Material supplied
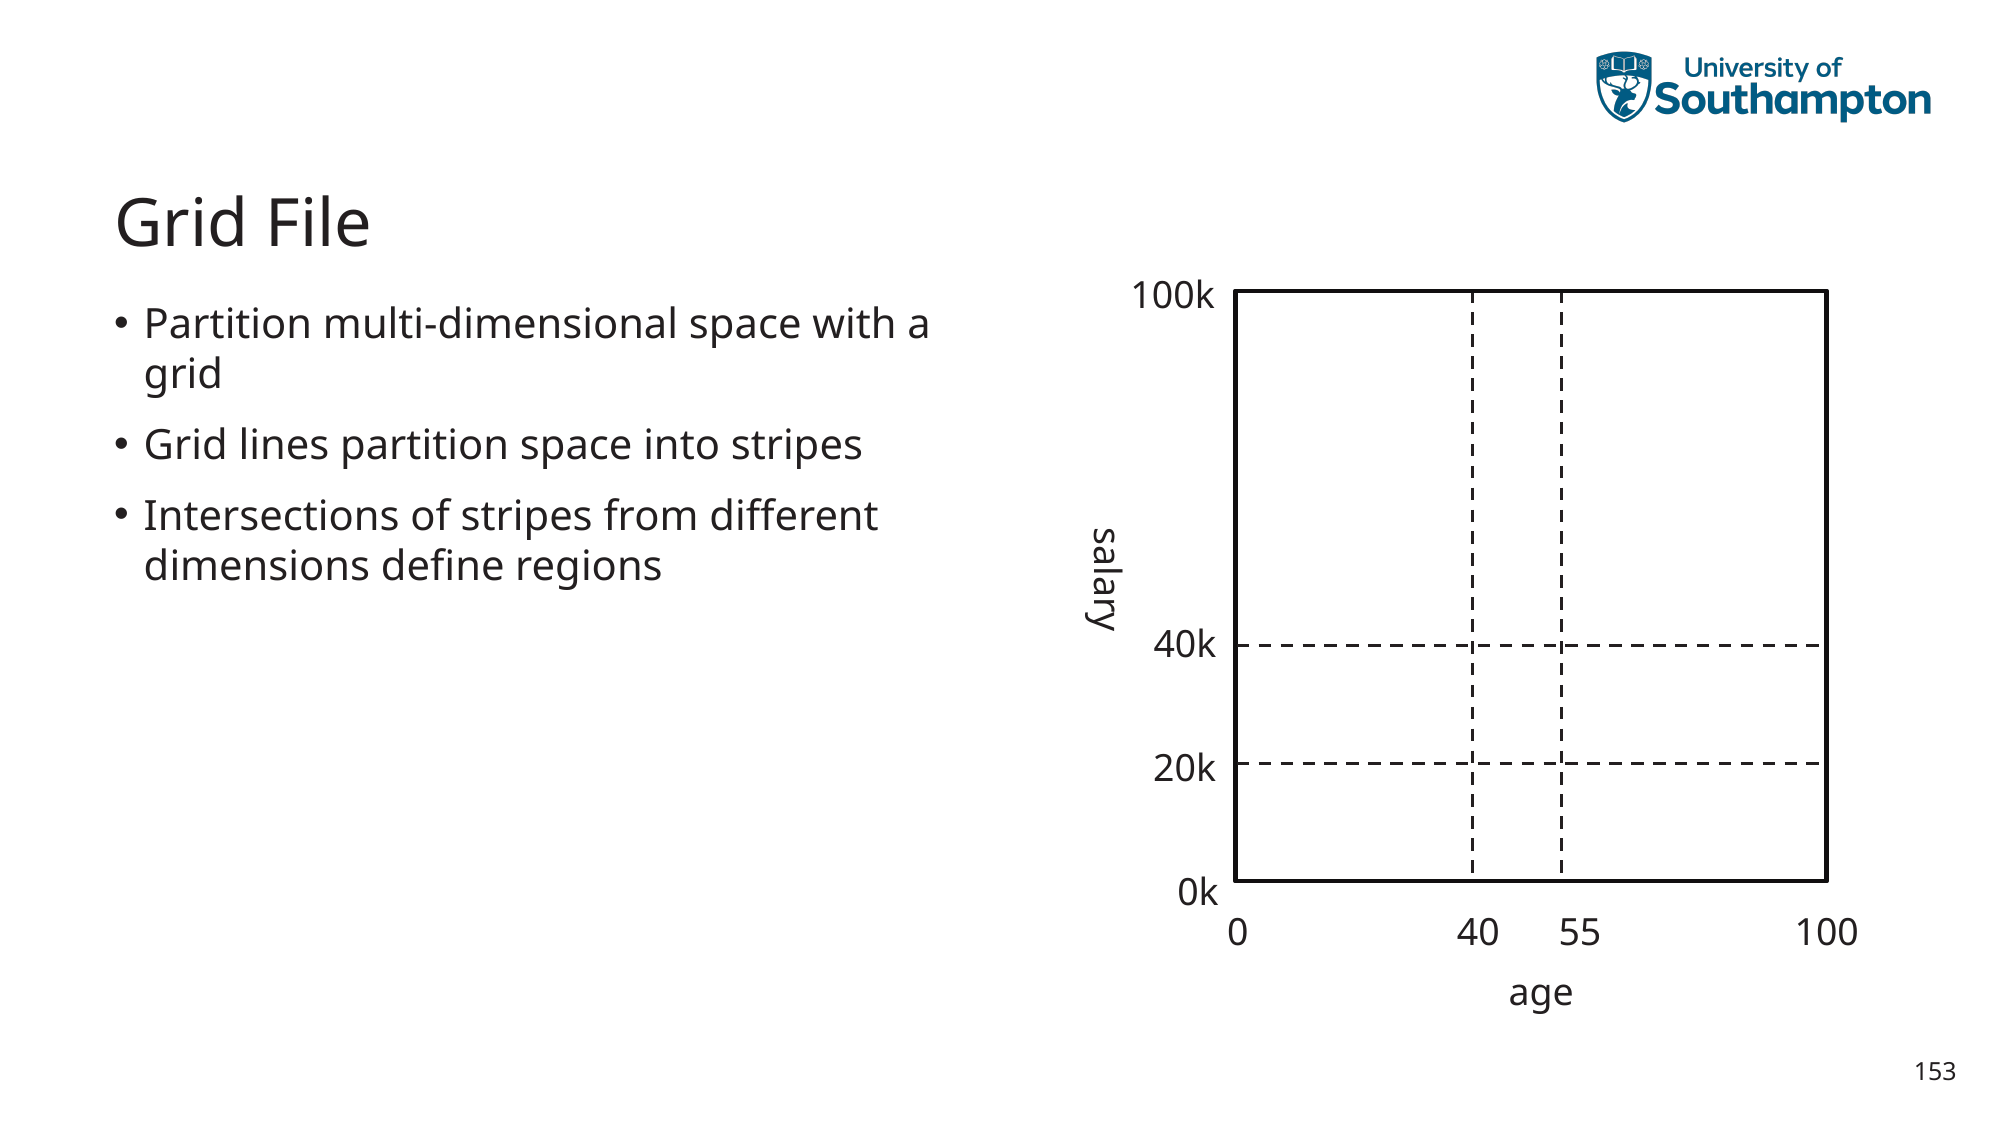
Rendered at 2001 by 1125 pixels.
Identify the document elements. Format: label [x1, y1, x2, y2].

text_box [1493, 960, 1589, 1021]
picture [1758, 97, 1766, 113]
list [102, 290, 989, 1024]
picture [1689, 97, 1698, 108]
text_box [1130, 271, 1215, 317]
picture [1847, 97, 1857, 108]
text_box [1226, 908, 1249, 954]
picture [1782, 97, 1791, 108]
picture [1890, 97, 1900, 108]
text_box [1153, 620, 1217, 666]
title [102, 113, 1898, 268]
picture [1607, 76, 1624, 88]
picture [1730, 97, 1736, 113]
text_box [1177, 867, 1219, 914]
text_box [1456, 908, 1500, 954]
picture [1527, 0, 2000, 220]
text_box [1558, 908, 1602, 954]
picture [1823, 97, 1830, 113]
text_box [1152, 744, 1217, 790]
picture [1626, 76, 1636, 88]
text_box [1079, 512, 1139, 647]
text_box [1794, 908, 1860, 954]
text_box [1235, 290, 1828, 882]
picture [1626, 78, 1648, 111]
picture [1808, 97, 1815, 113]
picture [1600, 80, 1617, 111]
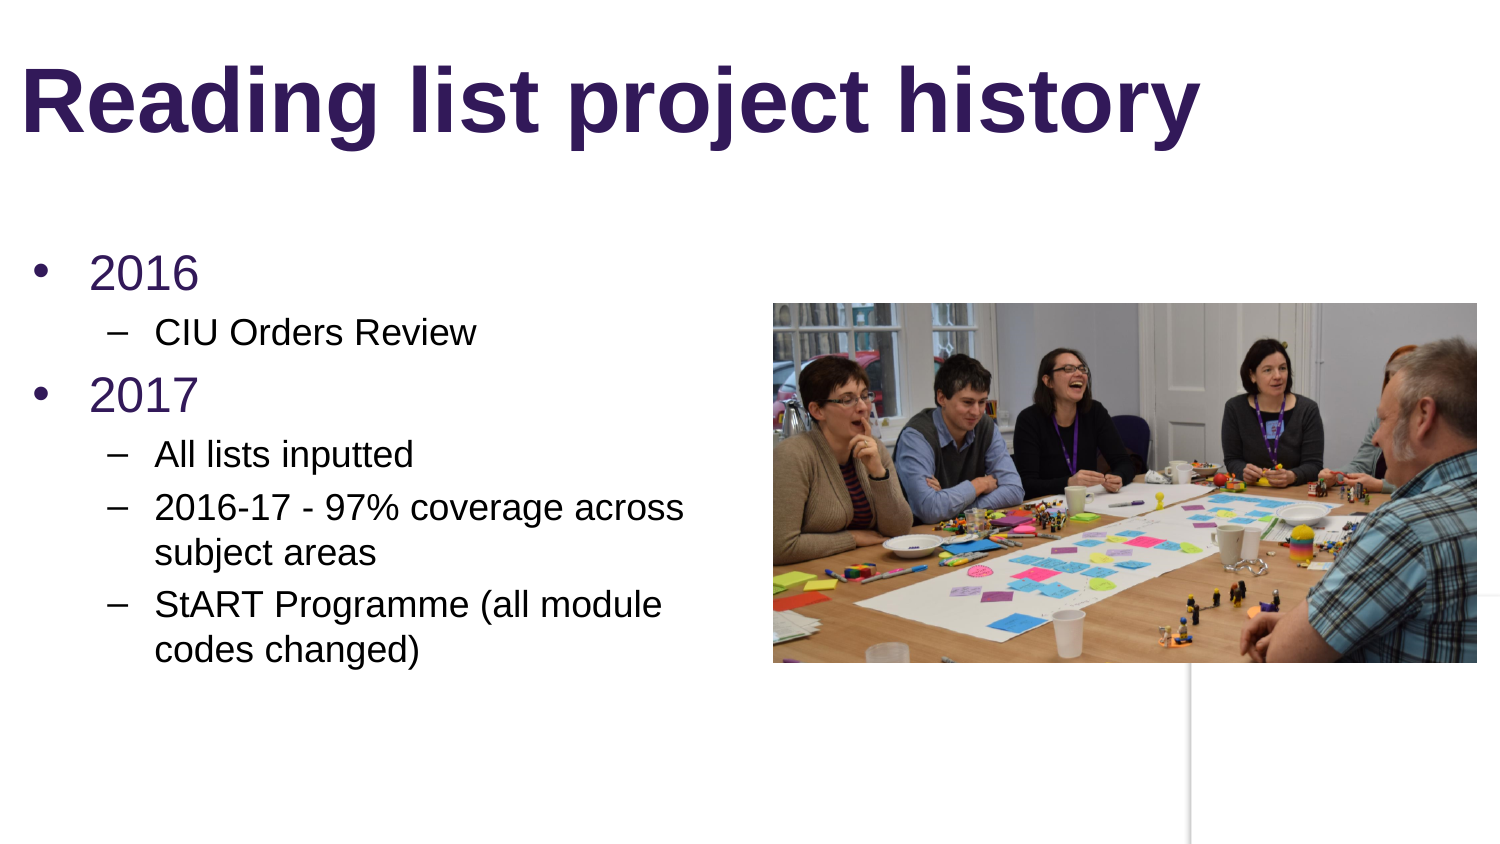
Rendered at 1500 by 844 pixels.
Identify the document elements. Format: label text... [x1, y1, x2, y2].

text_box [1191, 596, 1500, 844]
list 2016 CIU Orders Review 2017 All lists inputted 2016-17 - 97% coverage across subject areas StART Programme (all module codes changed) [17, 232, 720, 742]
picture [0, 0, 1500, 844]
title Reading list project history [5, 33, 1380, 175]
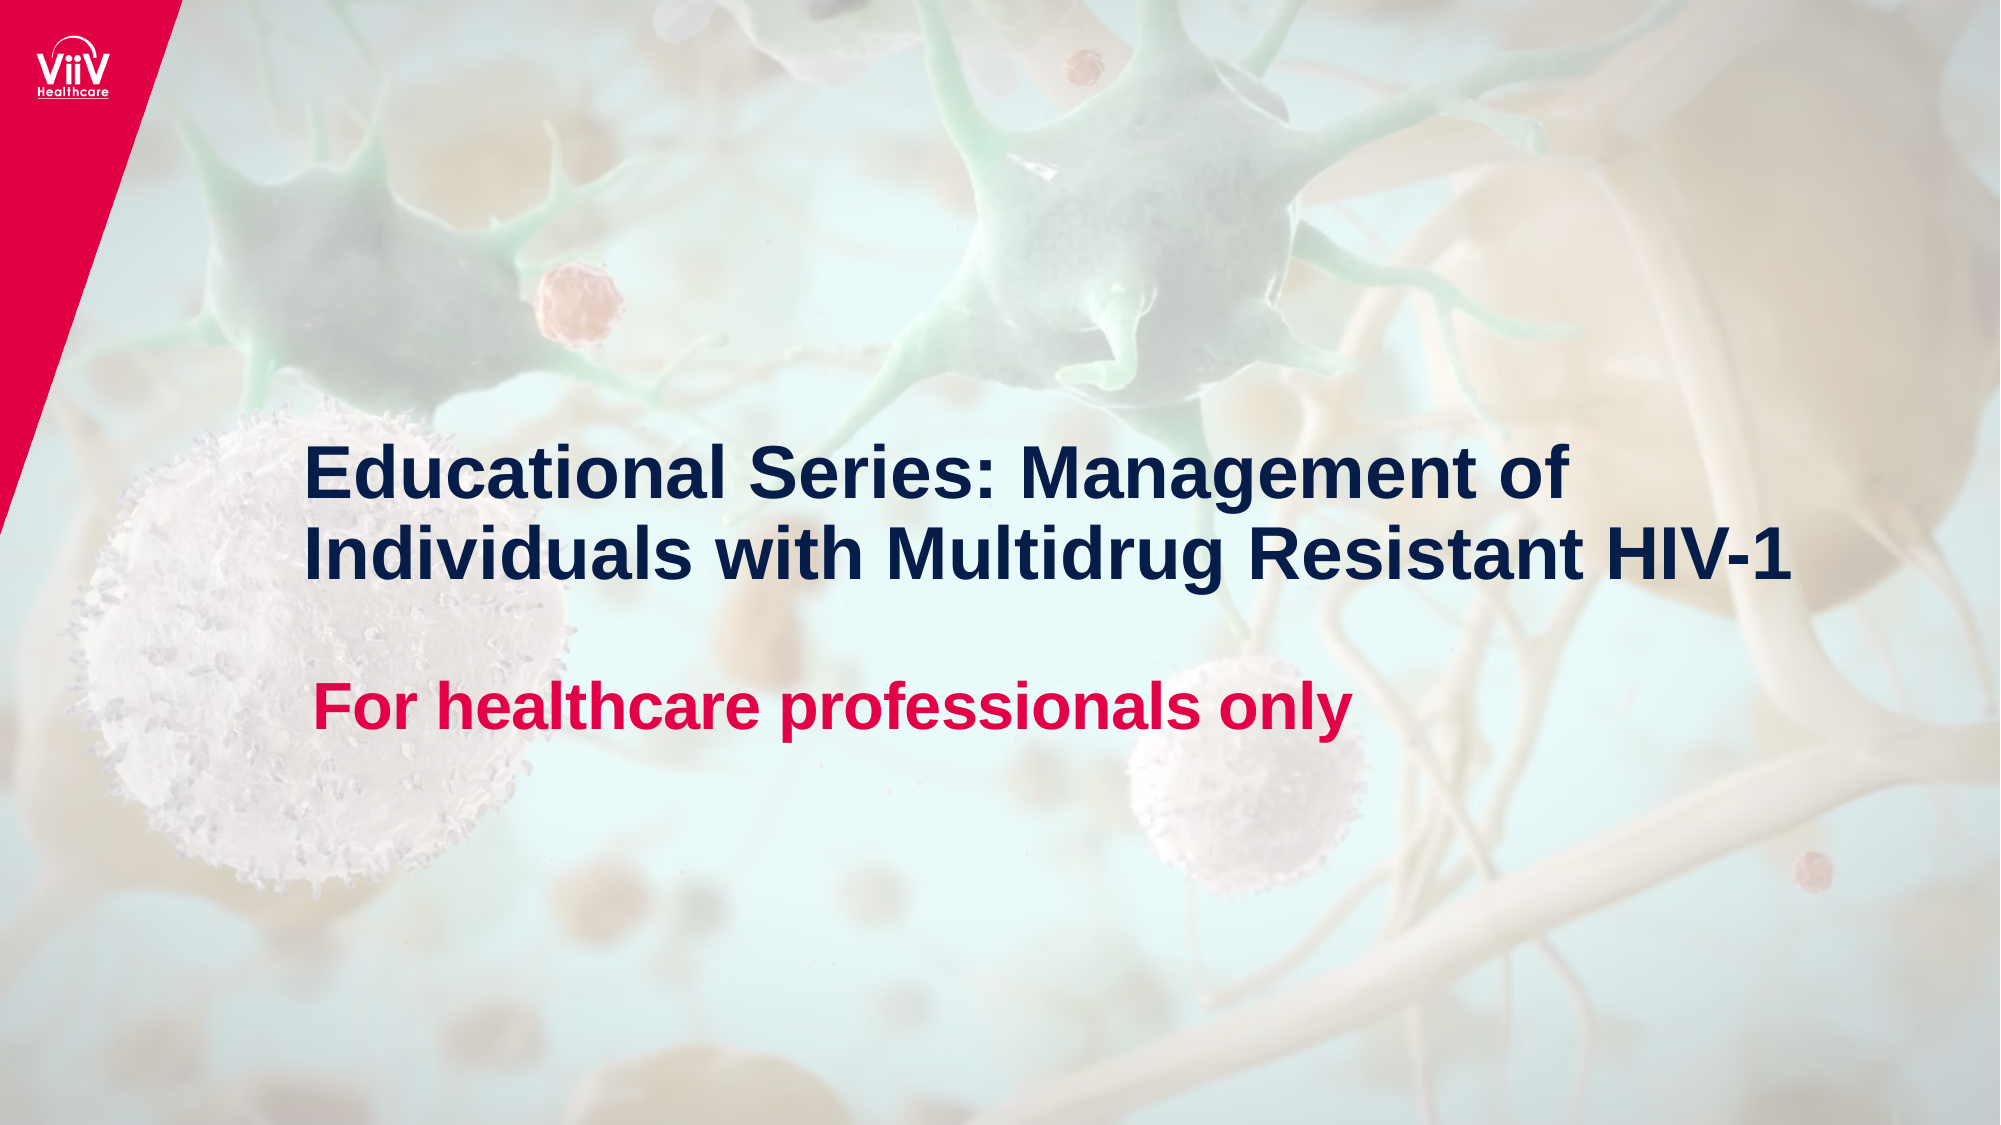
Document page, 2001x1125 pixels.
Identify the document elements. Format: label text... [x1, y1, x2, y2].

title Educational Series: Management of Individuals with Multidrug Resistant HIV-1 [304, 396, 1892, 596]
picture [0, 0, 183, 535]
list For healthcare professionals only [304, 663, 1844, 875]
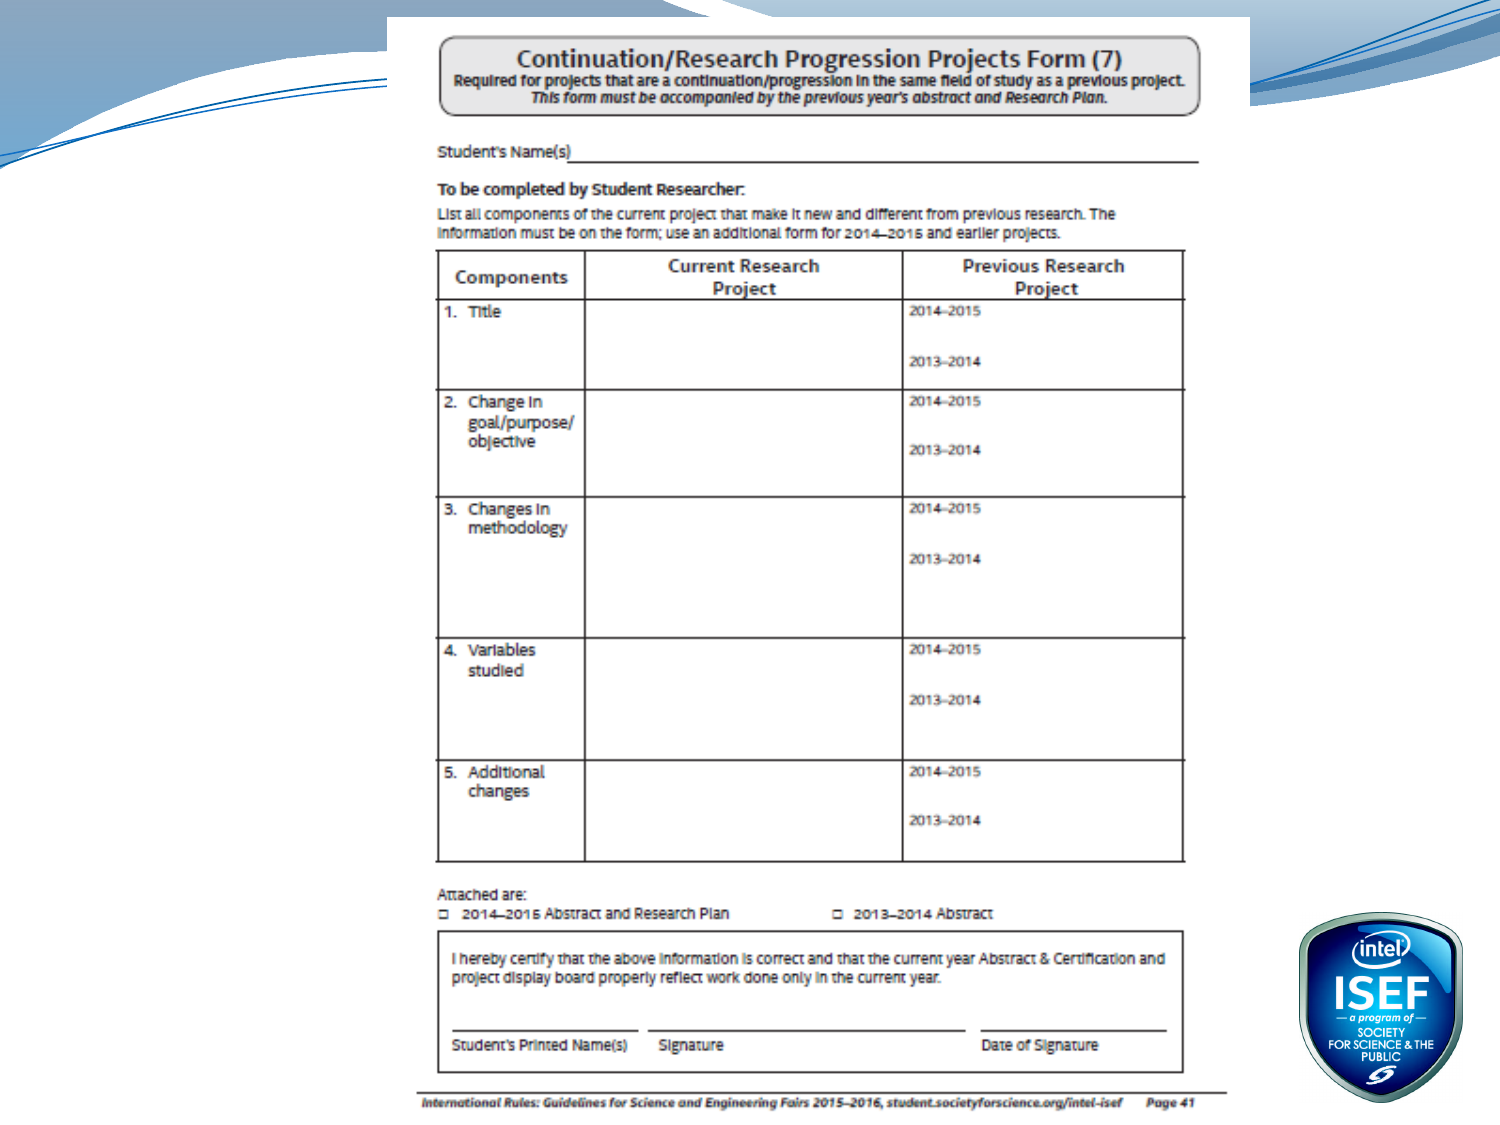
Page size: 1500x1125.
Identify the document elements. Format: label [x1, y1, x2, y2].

Your assignment
Repeat the lines from the line containing "Rendered at 1500 by 844 pixels." through the end of the material above exactly, with no pictures and nothing else.

Solution to the exercise
Rendered at 1500 by 844 pixels.
Identify the document elements. Format: label text... [x1, y1, x2, y2].

text_box [1191, 596, 1500, 844]
list 2016 CIU Orders Review 2017 All lists inputted 2016-17 - 97% coverage across subject areas StART Programme (all module codes changed) [17, 232, 720, 742]
picture [0, 0, 1500, 844]
title Reading list project history [5, 33, 1380, 175]
Document page, 2001x1125 pixels.
Identify the document elements. Format: label text... [x1, y1, x2, y2].

title Educational Series: Management of Individuals with Multidrug Resistant HIV-1 [304, 396, 1892, 596]
picture [0, 0, 183, 535]
list For healthcare professionals only [304, 663, 1844, 875]
Page size: 1500x1125.
Identify the document elements. Format: label [x1, y1, x2, y2].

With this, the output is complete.